Document section>
-*-

# UK wood in aquariums



## Iain Sutherland

So i went for a walk around my local fields and woods and saw a lot of very dead fallen trees with some great branches that i could use in my tank.
So would this be safe? are there particular types of wood that are better for this?  

I couldnt even begin to guess the type though as all the bark had been stripped from the one i really liked, if the wood is boiled is it safe to try?  I always believed that the only reason for not using some woods is because of the speed of decomposition??  Or is it more complicated than this??

Thanks


----------



## Derek Tweedie

Not to sure but i think most othem are ok apart from ever greens as they leach out sap and stuff. I have a lump of sycamore in my main tank,it has been in there for over a year and all the fish are fine. It does however colour the water a light yellow colour but carbon sorts that out.


----------



## Gfish

Most wood is ok, but yes avoid pine and other evergreens. I'm never sure when I pick up a piece without exact ID but its always worth a shot. You need to spend time preparing it which usually tells you whether any nasty stuff is going to leach out. I leave it in a spare tank or bin to soak for as long as it takes. If the wood is already rotten in places obviously that's no good but if it feels hard, seems dry/dead then get it soaked and enjoy 
I just did a 2ft with some Oak branches. I left the bark on this time, and I've not tried this before. Seems ok so far. I'll post a pic up if you like 
Cheers

Gavin


----------



## Iain Sutherland

excellent, i'm going for another walk , just this time im taking a saw!

-*-

(Human keypoint data)
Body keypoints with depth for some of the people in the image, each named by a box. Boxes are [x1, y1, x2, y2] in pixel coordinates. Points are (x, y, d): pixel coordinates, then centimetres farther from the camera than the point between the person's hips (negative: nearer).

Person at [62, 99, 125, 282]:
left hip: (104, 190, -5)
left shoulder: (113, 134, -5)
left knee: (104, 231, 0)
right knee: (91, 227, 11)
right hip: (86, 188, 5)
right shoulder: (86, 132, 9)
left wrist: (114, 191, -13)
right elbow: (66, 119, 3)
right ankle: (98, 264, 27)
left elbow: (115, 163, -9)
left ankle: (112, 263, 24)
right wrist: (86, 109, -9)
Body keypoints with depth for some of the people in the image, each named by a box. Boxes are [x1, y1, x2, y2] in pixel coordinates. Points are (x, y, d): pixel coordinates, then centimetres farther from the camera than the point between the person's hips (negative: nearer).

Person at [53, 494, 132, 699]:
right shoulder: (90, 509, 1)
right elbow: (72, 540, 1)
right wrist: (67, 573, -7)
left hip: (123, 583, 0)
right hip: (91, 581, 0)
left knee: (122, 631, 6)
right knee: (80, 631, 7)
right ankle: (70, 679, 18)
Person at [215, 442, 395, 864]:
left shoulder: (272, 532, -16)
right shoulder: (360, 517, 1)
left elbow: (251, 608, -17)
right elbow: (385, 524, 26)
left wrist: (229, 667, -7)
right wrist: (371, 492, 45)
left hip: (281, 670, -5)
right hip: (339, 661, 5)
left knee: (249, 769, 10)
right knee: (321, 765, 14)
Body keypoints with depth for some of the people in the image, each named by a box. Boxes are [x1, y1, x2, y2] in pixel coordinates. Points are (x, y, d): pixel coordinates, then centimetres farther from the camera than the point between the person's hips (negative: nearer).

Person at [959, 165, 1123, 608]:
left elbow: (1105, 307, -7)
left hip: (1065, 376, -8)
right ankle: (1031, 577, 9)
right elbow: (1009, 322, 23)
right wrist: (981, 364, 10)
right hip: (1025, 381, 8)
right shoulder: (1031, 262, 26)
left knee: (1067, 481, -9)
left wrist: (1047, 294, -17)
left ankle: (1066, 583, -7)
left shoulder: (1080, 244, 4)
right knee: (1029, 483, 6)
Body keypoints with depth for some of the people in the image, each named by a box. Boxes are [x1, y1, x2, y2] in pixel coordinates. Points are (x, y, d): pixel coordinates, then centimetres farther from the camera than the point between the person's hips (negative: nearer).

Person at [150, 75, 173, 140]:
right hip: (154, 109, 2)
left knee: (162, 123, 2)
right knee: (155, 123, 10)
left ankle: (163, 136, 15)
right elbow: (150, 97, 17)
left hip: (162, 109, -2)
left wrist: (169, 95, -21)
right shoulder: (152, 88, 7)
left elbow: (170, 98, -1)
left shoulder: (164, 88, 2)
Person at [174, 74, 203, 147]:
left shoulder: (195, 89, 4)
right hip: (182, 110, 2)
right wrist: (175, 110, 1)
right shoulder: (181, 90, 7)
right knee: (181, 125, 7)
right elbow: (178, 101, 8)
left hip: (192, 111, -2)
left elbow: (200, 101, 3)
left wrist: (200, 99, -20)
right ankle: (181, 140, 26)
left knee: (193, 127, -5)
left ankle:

-*-

Complete the following>
**1.** List every kind of wood or tree named in the thread about using UK wood in aquariums.
**2.** In the entries, swap "knee" for "kneecap" from the line with "right shoulder: (181, 90, 7)" through the end of the entries, changing nothing else. Give back only those lines.

Responses by item number>
**1.**
- evergreens
- sycamore
- pine
- oak

**2.**
right shoulder: (181, 90, 7)
right kneecap: (181, 125, 7)
right elbow: (178, 101, 8)
left hip: (192, 111, -2)
left elbow: (200, 101, 3)
left wrist: (200, 99, -20)
right ankle: (181, 140, 26)
left kneecap: (193, 127, -5)
left ankle:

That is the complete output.